Atlanta — The Home Depot Inc. reported that sales and profits both declined during the fourth quarter, stunted by one less week of sales than last year, and wilting under the heat of stepped-up pressure from arch-rival Lowe's, which is muscling into key markets The Home Depot once called its own.

Progressively weakening throughout the year, profits slipped by 3.4 percent, to $686 million from $710 million last year. Sales were off by 2.0 percent, to $12.2 billion from $13.5 billion, as both the number of sales transactions and their size declined. Same-store sales declined by 6.0 percent.

Skewing the year-over-year comparison, the 2002 fourth-quarter is up against a prior-year period with one more week of sales, 14 weeks vs. this year's 13. Comparing equivalent 13-week periods, sales increased by 5 percent, driven by new store openings, while earnings per share grew by 11 percent.

Taking a modest bite out of the bottom line, operating costs grew higher, offsetting stronger margins.

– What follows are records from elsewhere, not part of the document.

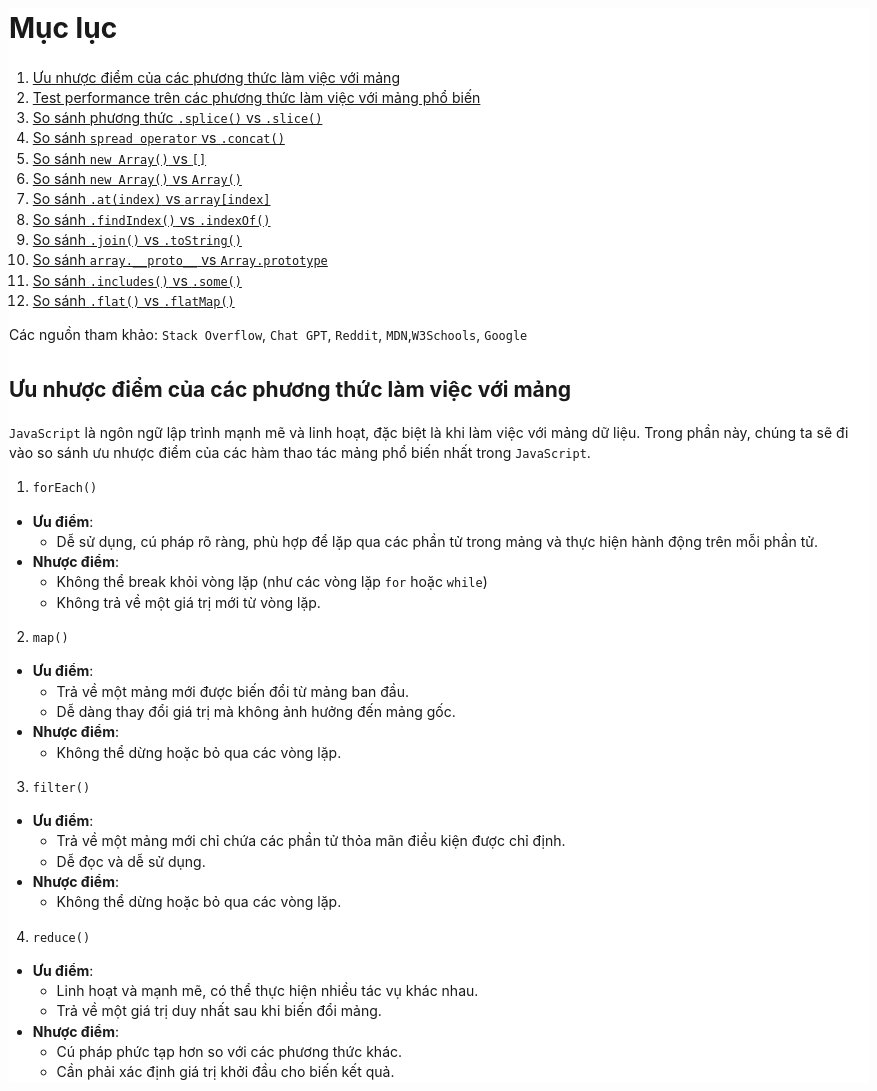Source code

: # Mục lục

1. [Ưu nhược điểm của các phương thức làm việc với mảng](#advantages-disadvantages)
2. [Test performance trên các phương thức làm việc với mảng phổ biến](#test-performance)
3. [So sánh phương thức `.splice()` vs `.slice()`](#splice-slice-difference)
4. [So sánh `spread operator` vs `.concat()`](#spread-concat-difference)
5. [So sánh `new Array()` vs `[]`](#newarray-brackets-difference)
6. [So sánh `new Array()` vs `Array()`](#newarray-array-difference)
7. [So sánh `.at(index)` vs `array[index]`](#at-array[index]-difference)
8. [So sánh `.findIndex()` vs `.indexOf()`](#findindex-indexof-difference)
9. [So sánh `.join()` vs `.toString()`](#join-tostring-difference)
10. [So sánh `array.__proto__` vs `Array.prototype`](#proto-prototype-difference)
11. [So sánh `.includes()` vs `.some()`](#includes-some-difference)
12. [So sánh `.flat()` vs `.flatMap()`](#flat-flatmap-difference)

Các nguồn tham khảo: `Stack Overflow`, `Chat GPT`, `Reddit`, `MDN`,`W3Schools`, `Google`

## Ưu nhược điểm của các phương thức làm việc với mảng <a name="advantages-disadvantages"></a>

`JavaScript` là ngôn ngữ lập trình mạnh mẽ và linh hoạt, đặc biệt là khi làm việc với mảng dữ liệu. Trong phần này, chúng ta sẽ đi vào so sánh ưu nhược điểm của các hàm thao tác mảng phổ biến nhất trong `JavaScript`.

1. `forEach()`

- **Ưu điểm**:
  - Dễ sử dụng, cú pháp rõ ràng, phù hợp để lặp qua các phần tử trong mảng và thực hiện hành động trên mỗi phần tử.
- **Nhược điểm**:
  - Không thể break khỏi vòng lặp (như các vòng lặp `for` hoặc `while`)
  - Không trả về một giá trị mới từ vòng lặp.

2. `map()`

- **Ưu điểm**:
  - Trả về một mảng mới được biến đổi từ mảng ban đầu.
  - Dễ dàng thay đổi giá trị mà không ảnh hưởng đến mảng gốc.
- **Nhược điểm**:
  - Không thể dừng hoặc bỏ qua các vòng lặp.

3. `filter()`

- **Ưu điểm**:
  - Trả về một mảng mới chỉ chứa các phần tử thỏa mãn điều kiện được chỉ định.
  - Dễ đọc và dễ sử dụng.
- **Nhược điểm**:
  - Không thể dừng hoặc bỏ qua các vòng lặp.

4. `reduce()`

- **Ưu điểm**:
  - Linh hoạt và mạnh mẽ, có thể thực hiện nhiều tác vụ khác nhau.
  - Trả về một giá trị duy nhất sau khi biến đổi mảng.
- **Nhược điểm**:
  - Cú pháp phức tạp hơn so với các phương thức khác.
  - Cần phải xác định giá trị khởi đầu cho biến kết quả.
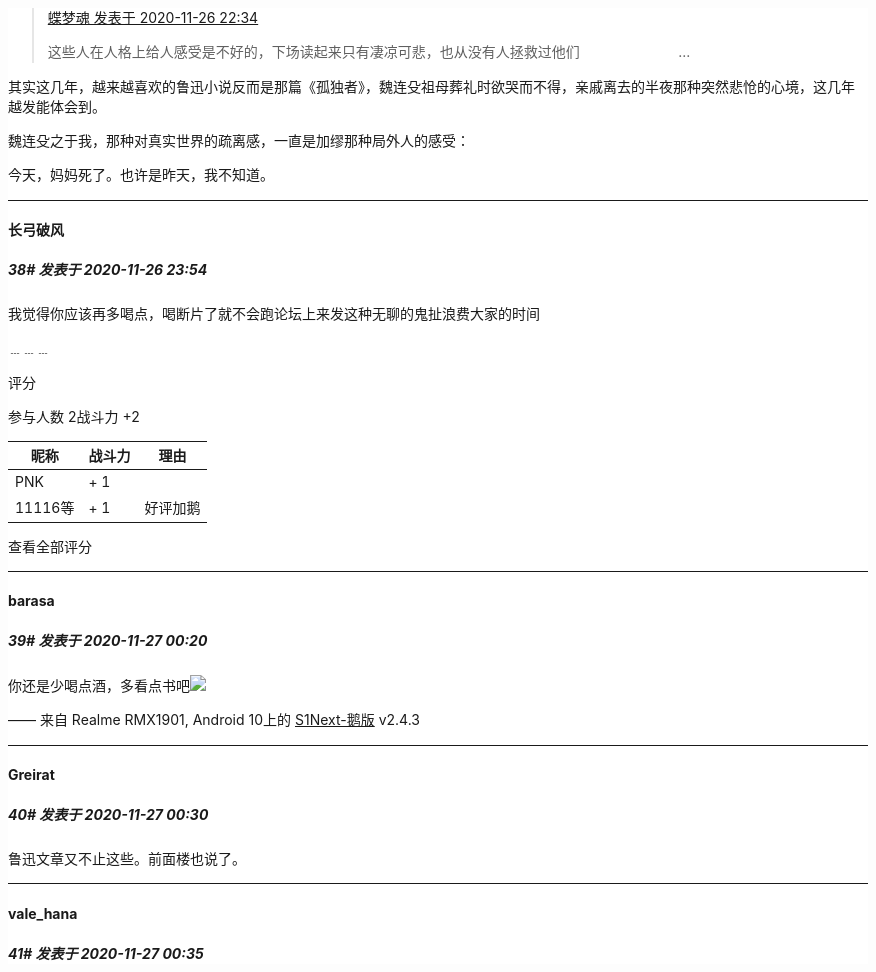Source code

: 
<blockquote><a href="httphttps://bbs.saraba1st.com/2b/forum.php?mod=redirect&amp;goto=findpost&amp;pid=49531169&amp;ptid=1974489" target="_blank">蝶梦魂 发表于 2020-11-26 22:34</a>

这些人在人格上给人感受是不好的，下场读起来只有凄凉可悲，也从没有人拯救过他们                         ...</blockquote>
其实这几年，越来越喜欢的鲁迅小说反而是那篇《孤独者》，魏连殳祖母葬礼时欲哭而不得，亲戚离去的半夜那种突然悲怆的心境，这几年越发能体会到。

魏连殳之于我，那种对真实世界的疏离感，一直是加缪那种局外人的感受：


今天，妈妈死了。也许是昨天，我不知道。


-----

####  长弓破风  
##### 38#       发表于 2020-11-26 23:54


我觉得你应该再多喝点，喝断片了就不会跑论坛上来发这种无聊的鬼扯浪费大家的时间


﹍﹍﹍

评分


 参与人数 2战斗力 +2

|昵称|战斗力|理由|
|----|---|---|
| PNK| + 1||
| 11116等| + 1|好评加鹅|


查看全部评分


-----

####  barasa  
##### 39#       发表于 2020-11-27 00:20


你还是少喝点酒，多看点书吧<img src="https://static.saraba1st.com/image/smiley/face2017/004.gif" referrerpolicy="no-referrer">

—— 来自 Realme RMX1901, Android 10上的 [S1Next-鹅版](https://github.com/ykrank/S1-Next/releases) v2.4.3


-----

####  Greirat  
##### 40#       发表于 2020-11-27 00:30


鲁迅文章又不止这些。前面楼也说了。


-----

####  vale_hana  
##### 41#       发表于 2020-11-27 00:35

Hurt by lower sales, expenses increased by 140 basis points, or 1.4 percentage points, to 23.7 percent of sales from 22.3 percent a year ago. Average gross margin widened by 120 basis points, to 32.0 percent of sales from 30.8 percent the preceding year. Despite the lower level of sales, gross margin dollars increased by 1.6 percent, to $4.2 billion.

Reflecting greater strength earlier in the year, 12-month profits climbed by 20.4 percent, to $3.7 billion from $3.0 billion. Sales for all of last year improved by 8.8 percent, to $58.2 billion from $53.6 billion. Same-store sales for the year were flat.